Two Bibliographic Short Reviews:
Milton Eng, The Days of our Years: A Lexical Semantic Study of the Life Cycle in Biblical Israel (LHBOTS, 464; New York/London: T & T Clark International, 2011.
This is a lexical study of primarily male terms for the young, mature and elderly. Female terms are subordinated within an androcentric book structure. The first chapter deals with lexicography and semantics (“the meaning of words”). This study focuses on the range of potential meanings for particular terms such as boy, child, young man, man and old man, set within the context of other semantically related terms. Terms are considered only when the context is age-related. Chapter 2 briefly sets the life cycle (including life expectancy) in the context of the ancient near east, and less understandably Greece. Chapter 3 studies terms for the young, by which is meant pre-maturity, focusing particularly on na‘ar, yeled and taph. Chapter 4 concentrates on terms for mature men, with semantic studies of ‘ish, ‘adam and geber. Chapter 5, on the aged, covers zaqen and a range of related terms and phrases. His general conclusions support to use of modern linguistics in textual study, and in particular semantic profiles and semantic domains, calling for these to be included in the methodologies of new lexicons. There is much of interest in the detail of this book; but this reviewer would have liked to see a better gender balance, and less of the superficial comparisons with other unconnected socio-historical contexts and periods, from the stone age to the Industrial Revolution.

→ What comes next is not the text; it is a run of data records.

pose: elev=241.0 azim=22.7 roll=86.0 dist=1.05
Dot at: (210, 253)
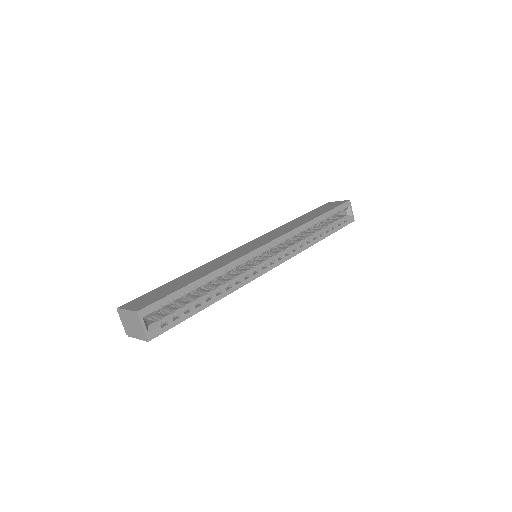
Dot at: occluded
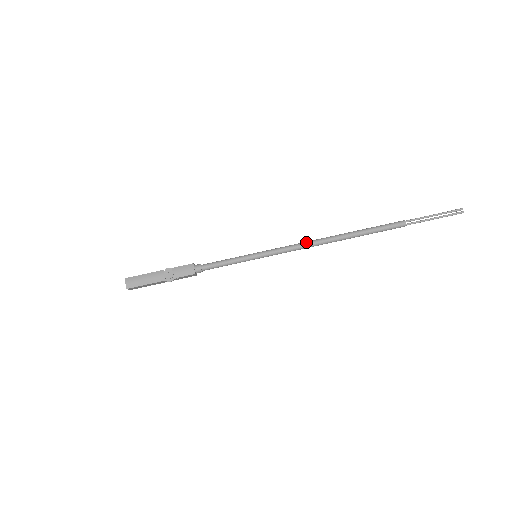
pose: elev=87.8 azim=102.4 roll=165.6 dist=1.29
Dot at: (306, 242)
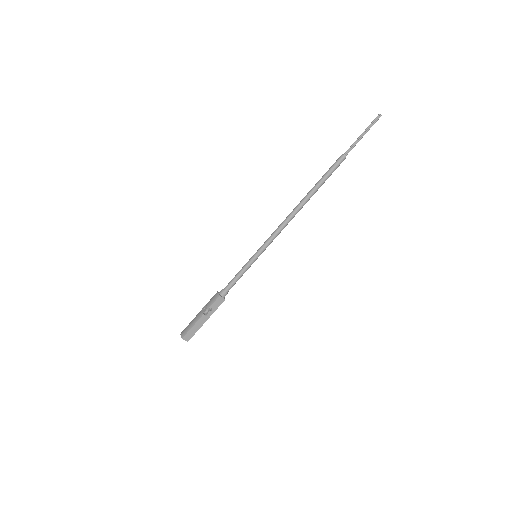
Dot at: (283, 221)
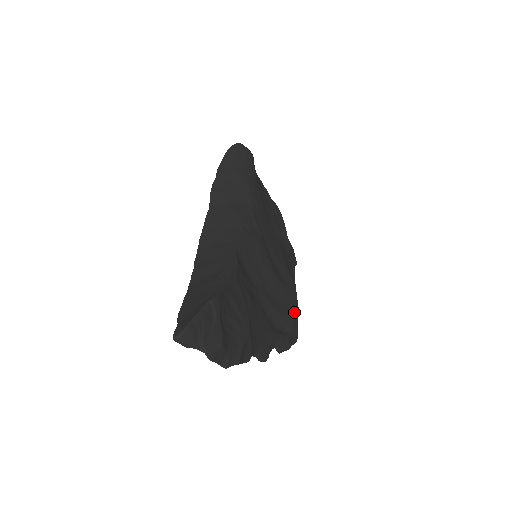
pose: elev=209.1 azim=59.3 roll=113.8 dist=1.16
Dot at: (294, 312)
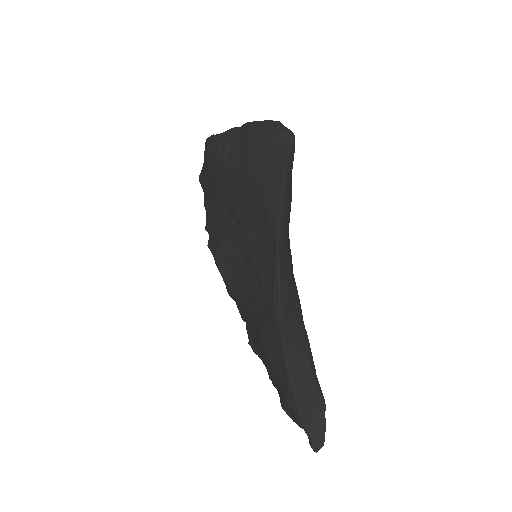
Dot at: occluded
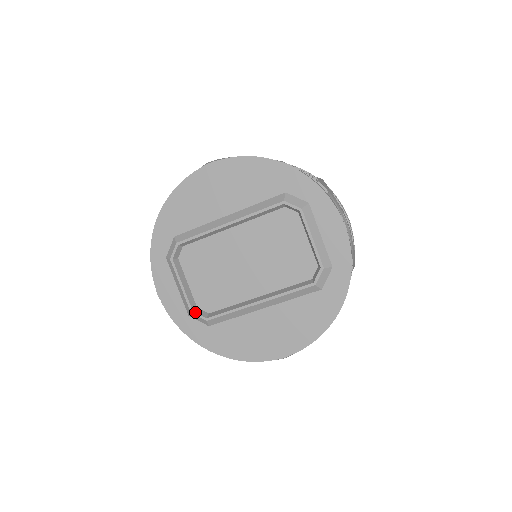
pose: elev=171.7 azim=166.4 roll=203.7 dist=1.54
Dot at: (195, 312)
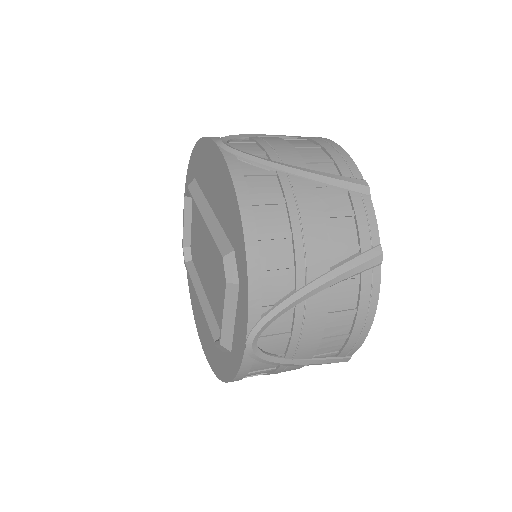
Dot at: (183, 249)
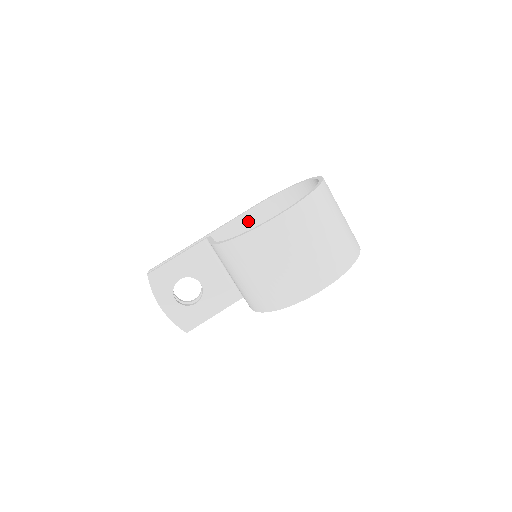
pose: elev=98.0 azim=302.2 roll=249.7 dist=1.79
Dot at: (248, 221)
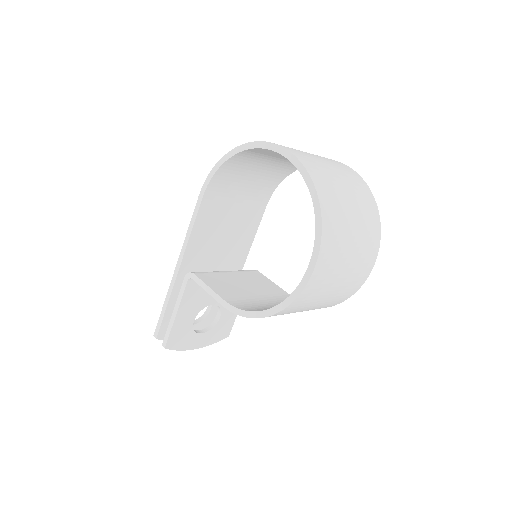
Dot at: (206, 216)
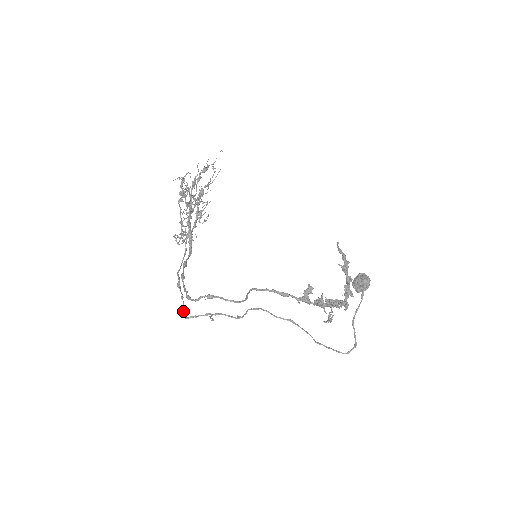
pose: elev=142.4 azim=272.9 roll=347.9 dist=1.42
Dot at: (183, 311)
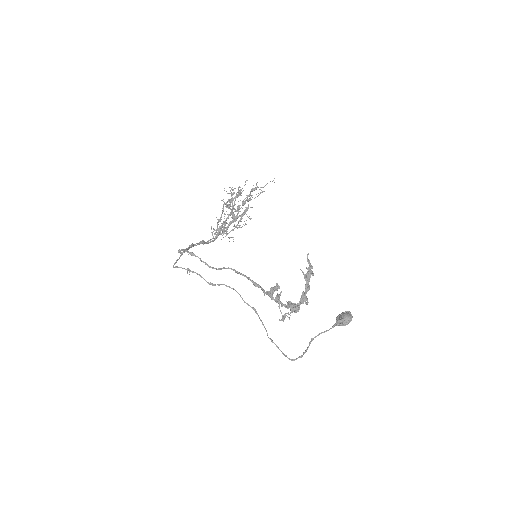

Matthew A.Thomas, These are the Generations: Identity, Covenant, and the ‘Toledot’ Formula (LHBOTS, 551; London/New York: T&T Clark, 2011),.
This study examines the use of Toledot (“these are the generations of…”) in Genesis, Num. 3:1, the generations of Aaron and Moses, and Ruth 4:18, the line of David.Although recognizing the diachronic emphasis on sources in earlier studies, Thomas focuses on the possible intentions of the author of the final text. The toledot formula is viewed as a series of headings to focus the story of national origins. The inclusion of Ishmael and Esau is explained as their inclusion in the covenant, and the theme of reconciliation of brothers (Ishmael and Isaac, Esau and Jacob, Joseph and his brothers). In Gen. 2.4, the generations of heaven and earth is humanity, created from or ‘begat’ by the earth/dust (see p.73). Thereafter there are four further main headings, covering Adam, Noah, Shem and Jacob, characterised by the formula without waw. Subsequent subheadings begin with waw (e.g. of Terah, Ishmael, Isaac and Esau) forming a chiastic sequence. I am unconvinced by his addition of Isaac and Levi to make seven ‘narrowings’ of descent. Theses do not always make good books, and there is a substantial amount of repetition, loose writing, and redundancy. Thomas roots the study in form criticism, assuming antiquity, whereas his explanations relate more to redactional structuring. He works within a theological paradigm, affirming the unity of Torah teaching. The inclusion as family of Ishmael (Arabian tribes) and Esau (Edomite tribes) might be construed as a response to exclusivist tendencies under Nehemiah and Ezra, giving the structure a late date.